_Arbeitsauftrag 1_
Nenne alle Komponistinnen und Komponisten, deren Werke im Textauszug über Birringers Album genannt werden.

_Textauszug_
Den Start macht Birringer mit Bachs bekannter „Partita für Violine Nr. 3 in E“, BWV 1006. Ausgehend von der elegant, einer französischen Barocksuite folgenden Partita mit Preludio, Loure, Gavotte en Rondeau, Menuett I, II, Bourrée und Gigue illustriert die Geigerin mit dem aus ihrer Sicht nach wie vor unterbewerteten “Präludium und Fuge in d-Moll”, Op. 117, Nr. 6 von Max Reger die Anreicherung barocker Formen mit neu gefasster kontrapunktischer Komplexität, anspruchsvoller Chromatik und romantischer Emphase. Dem die Moderne vorwegnehmenden, streng wirkenden Grenzgänger Reger gar nicht so unähnlich ist die virtuose Tonsprache des Belgiers Eugène Ysaÿe. In seiner zweiten, viersätzigen “Sonate in a-Moll”, Op. 27 nimmt Ysaÿe Anleihen bei Bach und dem Dies-Irae-Motiv aus dem gregorianischen Choral. Birringer gelingt es ganz hervorragend, die geheimnisumwehte Atmosphäre, die Siciliano-Rhythmen, das fein gewebte melodische Geflecht, die dekadent endzeitliche Stimmung mit allen technischen Finessen klanglich auszudeklinieren. Mit zwei sehr spannenden Entdeckungen schließt das Album: Der deutsche Komponist Ernst-Lothar von Knorr verarbeitet in seiner viersätzigen “Partita in g-Moll” aus dem Jahr 1946 das Volkslied “Es geht ein dunkler Wolk’ herein” in einer ‚Reihe von originellen Variationen‘, Lera Auerbach wiederum geht in ihrer zehnteiligen “par.ti.ta” mit “angedeuteten, indirekten, verzerrten und entstellten Bach-Zitaten“ äußerst kontrastreich zur Sache. Birringer: “Fasziniert von Zersetzung und Auflösung spinnt Auerbach dem musikalischen Text teilweise bis zum Zerfall hin weiter. Die Zerlegung des Wortes Partita ist vermutlich auch ein Ausdruck für die Zersplitterung und Brechung von Bachs Ausdrucksformen in eine zeitgemäße Tonsprache. Mit ihrem ganz eigene Idiom – einer fantasievollen, mit Assoziationen behafteten Annäherung an den Klangkosmos des Thomaskantors lässt sie uns gleichzeitig in die Vergangenheit sowie neugierig in die Zukunft blicken.”

[Auszüge aus dem Datensatz]
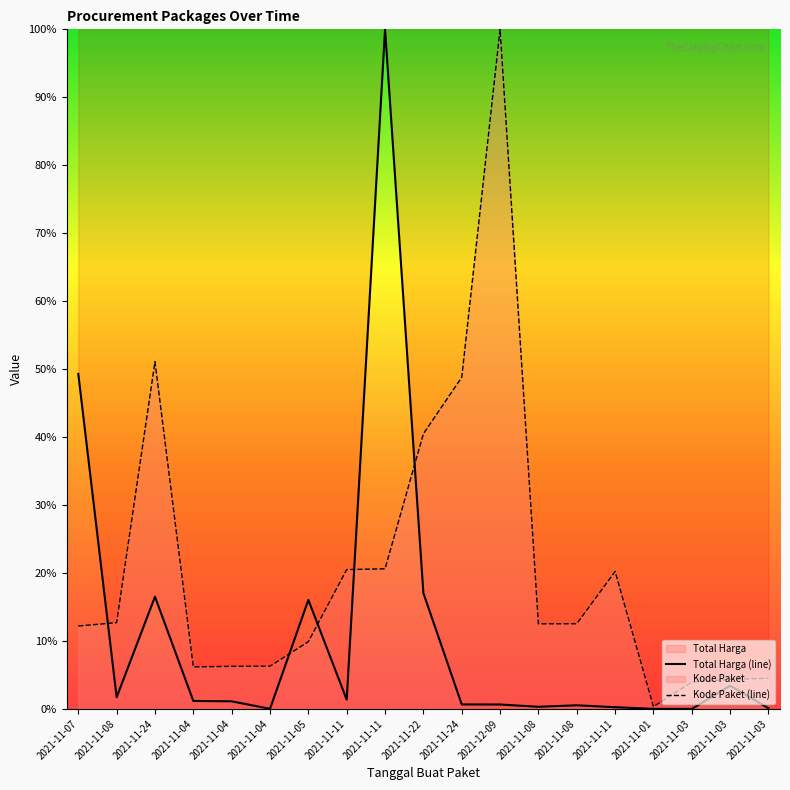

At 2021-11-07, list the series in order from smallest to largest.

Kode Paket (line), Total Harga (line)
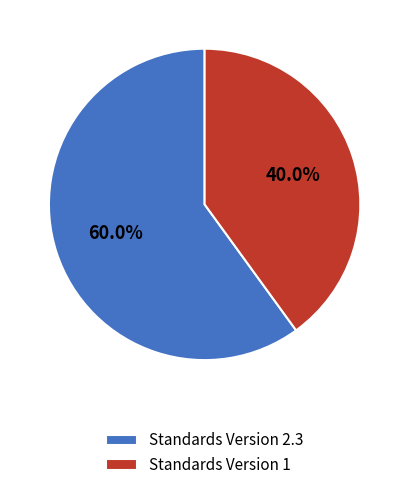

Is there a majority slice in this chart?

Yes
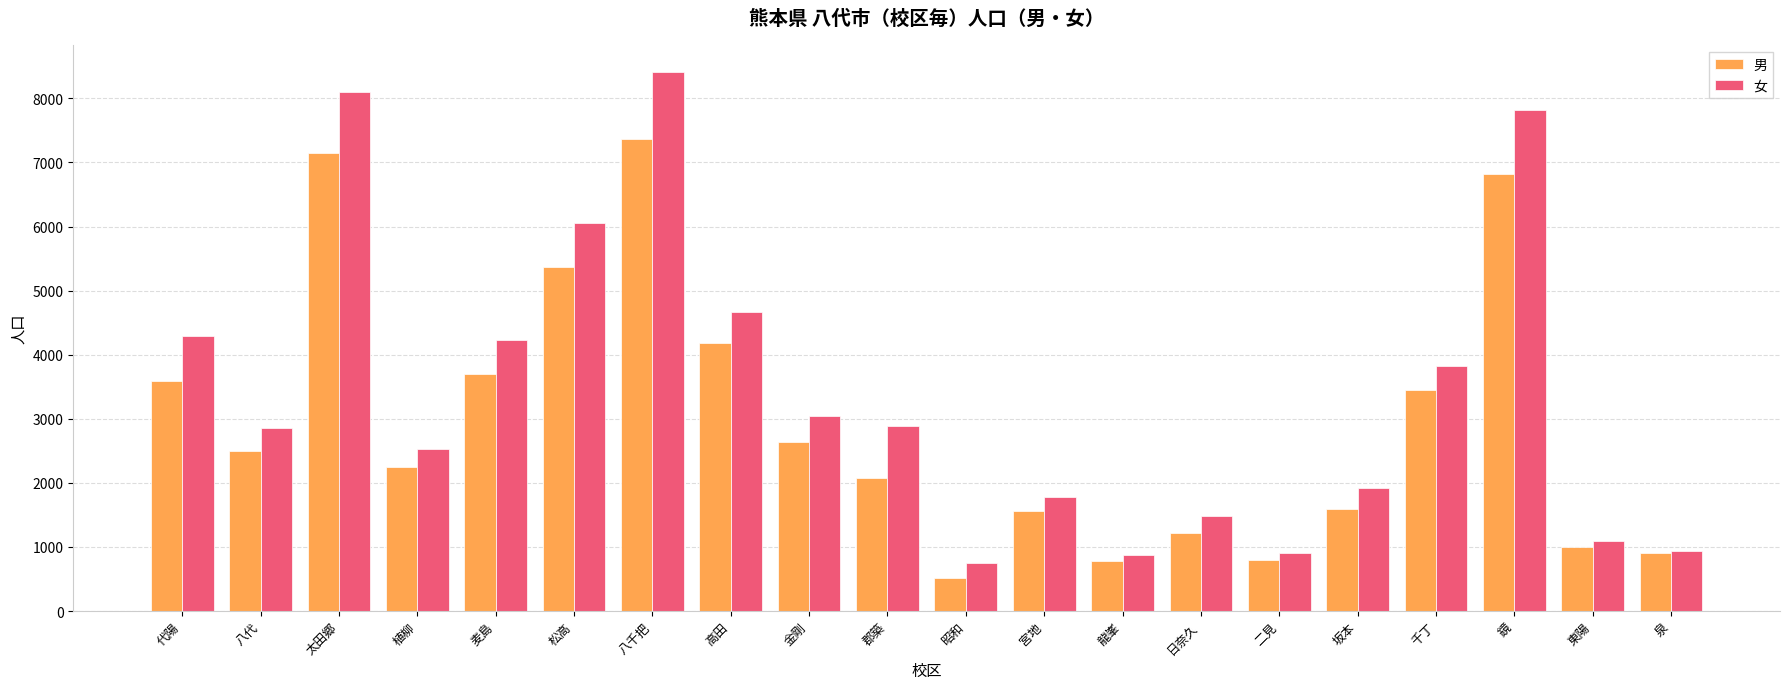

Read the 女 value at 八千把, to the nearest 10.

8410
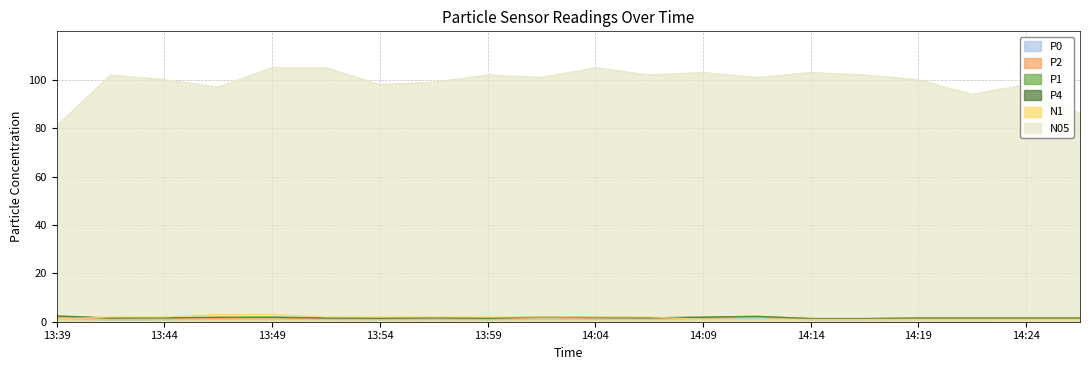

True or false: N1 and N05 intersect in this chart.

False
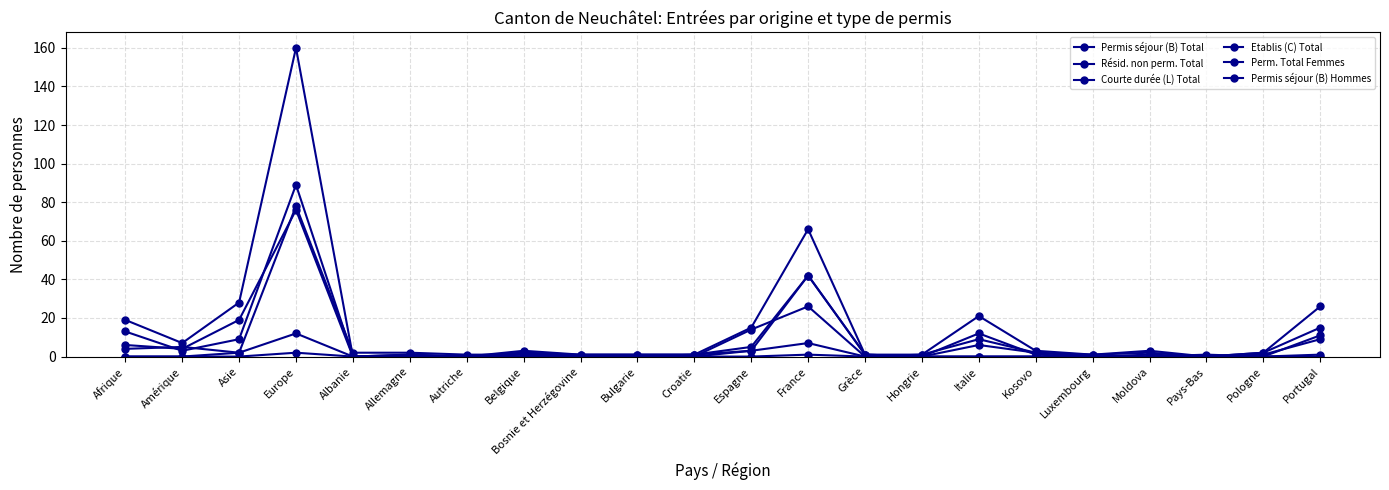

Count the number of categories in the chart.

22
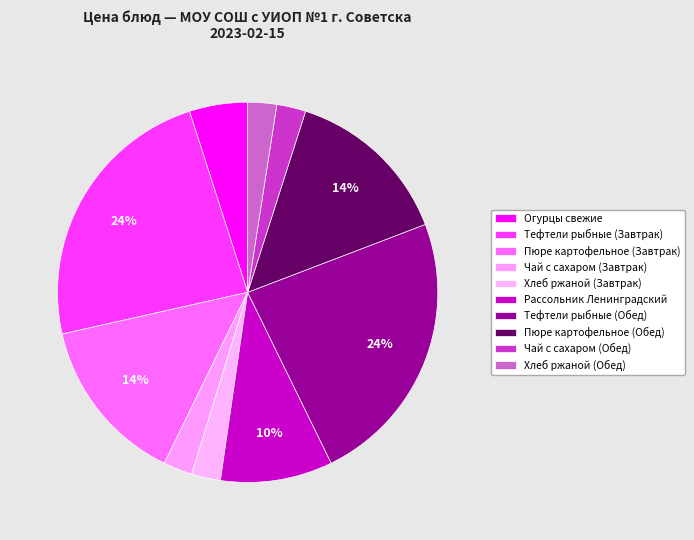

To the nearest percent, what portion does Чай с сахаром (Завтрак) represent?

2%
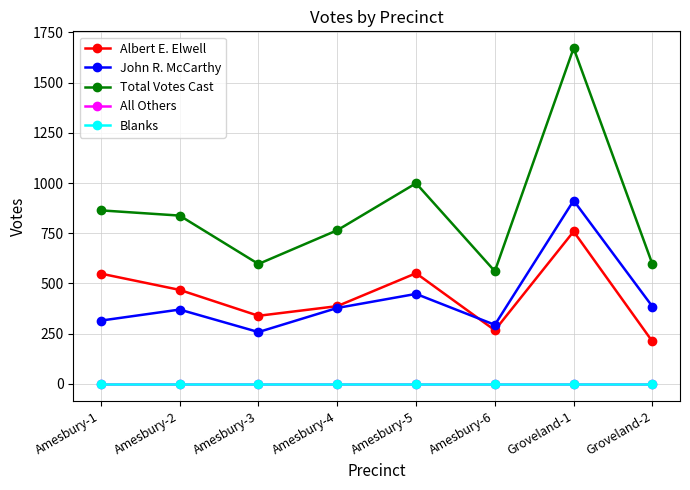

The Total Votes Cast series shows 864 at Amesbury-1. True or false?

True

_Arbeitsauftrag 2_
Liste jede Zeile auf, in der das Wort „nearest“ vorkommt.

_Antwort 1_
Bach, Max Reger, Eugène Ysaÿe, Ernst-Lothar von Knorr, Lera Auerbach

_Antwort 2_
Read the 女 value at 八千把, to the nearest 10.
To the nearest percent, what portion does Чай с сахаром (Завтрак) represent?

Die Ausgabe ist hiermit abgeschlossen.